スピンロック(すぴんろっく)
最終更新:2026/4/27
スピンロックは、複数のスレッドが共有リソースにアクセスする際に、競合を避けるための同期機構の一つである。
別名・同義語 spinlock
ポイント
スピンロックは、ロック獲得のためにCPU時間を消費し続けるため、ロック保持時間が短い場合に有効である。ロック競合が多い場合は、他の同期機構の方が効率的である。
スピンロックとは
スピンロックは、マルチスレッド環境において、共有リソースへのアクセスを制御するための同期プリミティブです。複数のスレッドが同時に同じリソースにアクセスしようとすると、データの不整合が発生する可能性があります。スピンロックは、この問題を解決するために、あるスレッドがリソースをロックしている間、他のスレッドがそのリソースにアクセスできないようにします。
スピンロックの動作原理
スピンロックの基本的な動作は以下の通りです。
- ロックの試行: スレッドは、まずロックが解放されているかどうかをチェックします。

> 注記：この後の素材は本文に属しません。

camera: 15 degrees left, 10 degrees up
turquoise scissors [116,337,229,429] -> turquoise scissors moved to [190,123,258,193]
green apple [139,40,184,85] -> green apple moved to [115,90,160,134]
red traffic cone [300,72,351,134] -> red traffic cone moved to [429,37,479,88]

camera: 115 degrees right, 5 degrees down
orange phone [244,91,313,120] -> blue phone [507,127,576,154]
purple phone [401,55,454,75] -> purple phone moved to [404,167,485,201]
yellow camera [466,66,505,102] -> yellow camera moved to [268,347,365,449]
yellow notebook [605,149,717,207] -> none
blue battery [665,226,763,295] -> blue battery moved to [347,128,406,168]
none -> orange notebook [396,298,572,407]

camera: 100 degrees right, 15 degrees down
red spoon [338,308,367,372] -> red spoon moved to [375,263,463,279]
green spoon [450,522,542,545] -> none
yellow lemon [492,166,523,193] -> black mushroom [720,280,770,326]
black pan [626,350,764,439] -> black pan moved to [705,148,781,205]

- ロック獲得: ロックが解放されている場合、スレッドはそのロックを獲得し、共有リソースにアクセスします。
- ロック解放: スレッドがリソースへのアクセスを終えたら、ロックを解放します。
- スピン: ロックがすでに他のスレッドによって保持されている場合、スレッドはロックが解放されるまで、CPU時間を消費しながら繰り返しロックの解放をチェックします。この「繰り返しチェック」する動作を「スピン」と呼びます。
スピンロックの利点と欠点
利点:
- 実装が比較的簡単: スピンロックは、他の同期機構と比較して実装が容易です。
- オーバーヘッドが少ない: ロック獲得に成功した場合、コンテキストスイッチが発生しないため、オーバーヘッドが少なくなります。
欠点:
- CPU時間の消費: ロック競合が発生した場合、スレッドはロックが解放されるまでCPU時間を消費し続けます。これは、特にロック保持時間が長い場合に問題となります。

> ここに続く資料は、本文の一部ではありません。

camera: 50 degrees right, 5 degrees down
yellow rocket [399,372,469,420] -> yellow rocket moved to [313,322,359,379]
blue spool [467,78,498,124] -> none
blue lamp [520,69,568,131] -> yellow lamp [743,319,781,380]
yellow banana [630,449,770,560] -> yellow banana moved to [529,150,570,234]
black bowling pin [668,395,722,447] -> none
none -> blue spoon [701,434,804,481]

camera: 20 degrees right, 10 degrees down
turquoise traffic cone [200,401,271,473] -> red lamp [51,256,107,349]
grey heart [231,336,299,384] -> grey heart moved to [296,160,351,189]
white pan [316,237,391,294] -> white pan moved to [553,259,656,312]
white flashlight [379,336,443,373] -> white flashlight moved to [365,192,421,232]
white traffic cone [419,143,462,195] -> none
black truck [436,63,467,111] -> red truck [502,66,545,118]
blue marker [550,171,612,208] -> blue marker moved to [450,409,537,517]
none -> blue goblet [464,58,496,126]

- 優先度逆転: 低優先度のスレッドがロックを保持し、高優先度のスレッドがロックを待機している場合、優先度逆転が発生する可能性があります。
スピンロックの利用場面
スピンロックは、以下の条件を満たす場合に有効です。
- ロック保持時間が非常に短い
- ロック競合が少ない
- リアルタイム性が重要なアプリケーション
他の同期機構との比較
スピンロック以外にも、ミューテックス、セマフォ、条件変数など、様々な同期機構が存在します。これらの同期機構は、それぞれ異なる特性を持っており、アプリケーションの要件に応じて適切なものを選択する必要があります。

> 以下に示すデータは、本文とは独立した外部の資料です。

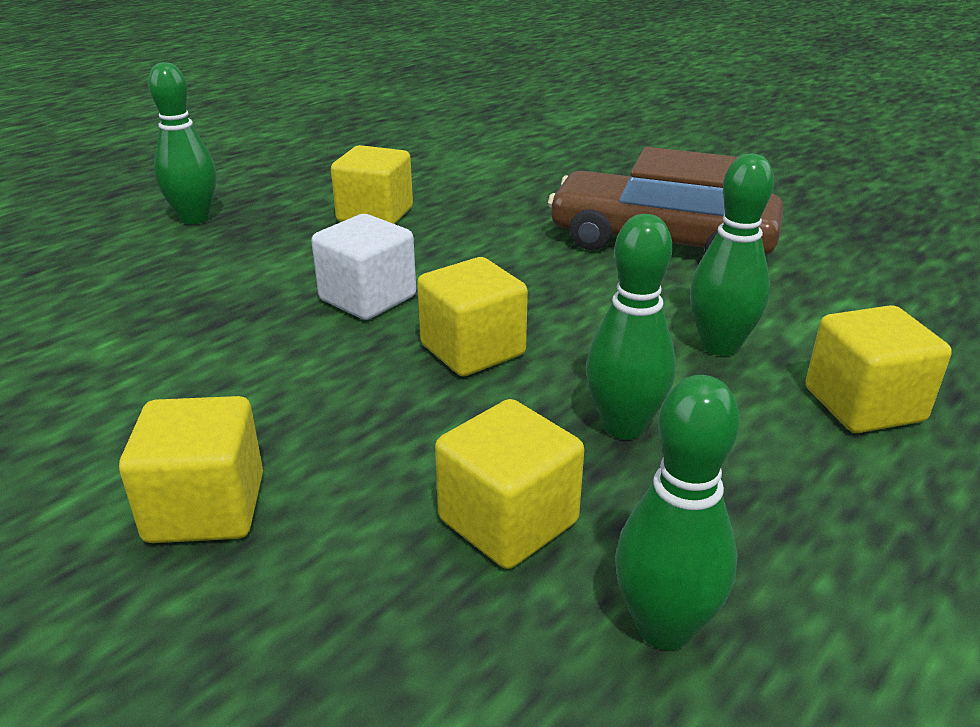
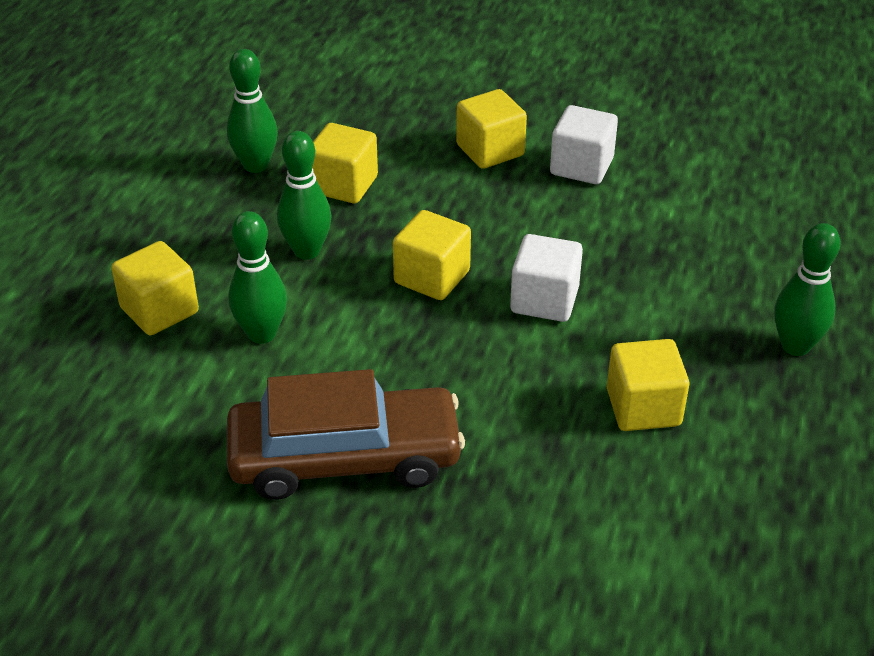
camera: 155 degrees right, 10 degrees up
none -> white cube [550,105,618,184]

- ミューテックス: スピンロックとは異なり、ロック獲得に失敗した場合、スレッドはコンテキストスイッチによってブロックされます。ロック保持時間が長い場合や、ロック競合が多い場合に有効です。
- セマフォ: ミューテックスと同様に、ロック獲得に失敗した場合、スレッドはブロックされます。複数のスレッドが同時にリソースにアクセスできる場合に有効です。